Space Foundation Education Trip to Pikes Peak


Photo by Luciana Mendes

The Space Foundation marketing team took a professional development day last Wednesday to learn more about Space Foundation Education. I stepped away from the computer and drove one of 4 vans of teachers up Pikes Peak, a mountain over 14,000 feet high in Colorado (also known as a 14'er). We drove/rode with the "Earth Systems Science" course, offered this year to Jack Swigert Aerospace Academy and Galileo schools in Colorado Springs. Space Discovery Institute, an Education program of the Space Foundation, gave 6 graduate level classes this summer for teachers (18 credits total). These intense hands-on classes gave teachers tools that they could take directly to their students, making their classes more interesting and interactive. A couple other class examples this year included a rocketry class, and a robotics class!


A group of teachers taking the class, measure wind using a device made out of a shoe box.


Photo by Luciana Mendes

Items like this can be created on a tight school budget while still being effective learning tools.


Julie measures her daughter's blood pressure while bonnie uses a GPS to pinpoint our location and elevation. Elevation has an effect on blood pressure. It drops as you get higher.
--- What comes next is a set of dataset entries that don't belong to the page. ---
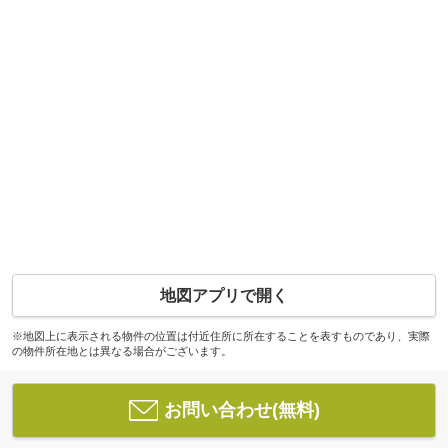
地図アプリで開く
※地図上に表示される物件の位置は付近住所に所在することを表すものであり、実際
の物件所在地とは異なる場合がございます。
お問い合わせ(無料)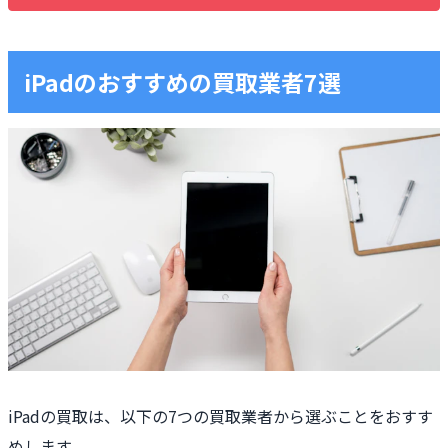
iPadのおすすめの買取業者7選
iPadの買取は、以下の7つの買取業者から選ぶことをおすす
めします。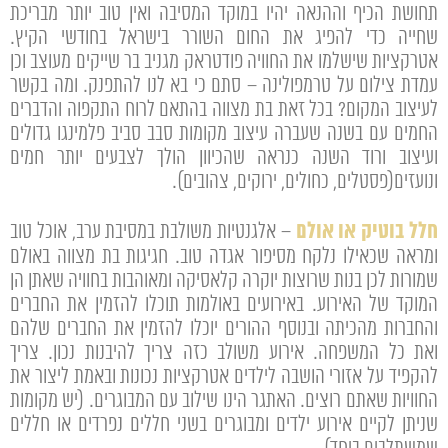
תחושת הכיף וההנאה יהיו במוקד המסיבה ואין טוב יותר מבריכת
שחייה כדי להפיג את החום השורר בישראל בחודשי הקיץ.
אטרקציות שישלמו את החוויה פודטראק מגניב בר שייקים מעוצב וכן
עמדת צילום על טרמפולינה – סתם כי בא לנו להתפנק. ומה בקשר
לעיצוב המקום? בכל זאת בת מצווה בהתאם לרוח התקפוה והדברים
החמים עם בשנה שעברה עיצוב מקומות סבב סביב פלמינגו גדולים
ועיצוב ורוד השנה כנראה שהכיוון הולך לצבעים יותר חמים
ונועזים(פסטלים, כחולים, ירוקים, צהובים).
חלל בוטיק או אולם
– אלגנטיות משולבת במסיבת ערב, אוכל טוב
ומראה שכאילו נלקח מסיפור אגדה טוב. חגיגות בת מצווה באולם
שמורות לכן בנות שרוצות יוקרה קלאסיקה ומאוהבות בחוויה שאתן הן
המוקד של האירוע. באירועים באולמות תוכלו להזמין את החברים
והחברות מהכיתה ובנוסף ההורים יוכלו להזמין את החברים שלהם
ואת כל המשפחה. אירוע משולב כזה צריך להיבנות נכון. צריך
להקפיד על אזורי הושבה לילדים אטרקציות נכונות ובאמת ליצור את
החוויות שאתם רוצים. האתגר הינו שילוב עם המבוגרים. (יש מקומות
שניתן לקיים אירוע ילדים ומבוגרים בשני חללים נפרדים או חללים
Photo by Luciana Mendes Geology was a topic discussed at different points. I was interested to hear how fault activity tells a story with angle of the rock lines, and types of mineral present.
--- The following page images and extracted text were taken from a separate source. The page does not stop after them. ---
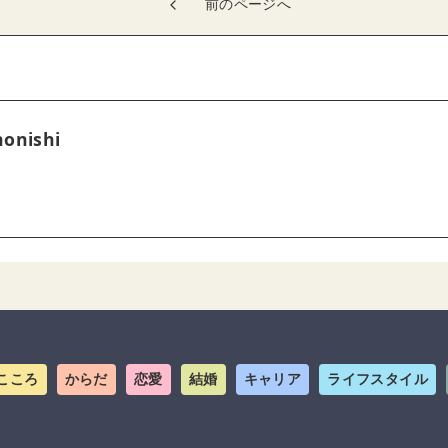
前のページへ
onishi
こころ
からだ
恋愛
結婚
キャリア
ライフスタイル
PH balance was measured at available water sources along the way up Pikes Peak. The peak itself can be seen in the background.


Photo by Luciana Mendes

Luciana took a closer photograph of the peak from the same location. The gift shop there can be seen.


We stopped mid-way for lunch and some complimentary sluicing. Luciana picks out different stones from sand, much like miners back in the day would sift through dirt for gold.


Paul locates some incredible treasure.


The view from several points of Pikes Peak was fantastic!


Jay points out the mountain ranges and geology in the surrounding area.


An alternate route to the peak of Pikes Peak is the cog train. I hear the scenic route the train takes is much faster than taking a car. I also heard that people who get elevation sickness more easily get sick more easily on this train. I wouldn't take that into much consideration though and will have to check it out sometime. The peak also holds a gift shop/quick food. They're 'famous' for the donuts. I wasn't very interested in them. The coffee tasted awful. It must have been an off day, but it sure did get busy when the train arrived!


Photo provided by Janet Stevens Space Foundation teachers and staff got together for a group picture at the top of the mountain. Everyone had a great time, and learned a TON. It was great to have the chance to get to know people more and what they do. Now it's time to get the Education website finished. It's turning out to be AWESOME, especially with everyone pitching in on these new Drupal sites. IMPORTANT: If you are traveling to Pikes Peak, take sun screen!! I failed to think about it, and had a great red tinge by the time we were back in Colorado Springs. Being on the mountain gave me the sensation that I was cool and burning at the same time. It turned out that I WAS burning in that cool air! Now I'm peeling. Eww!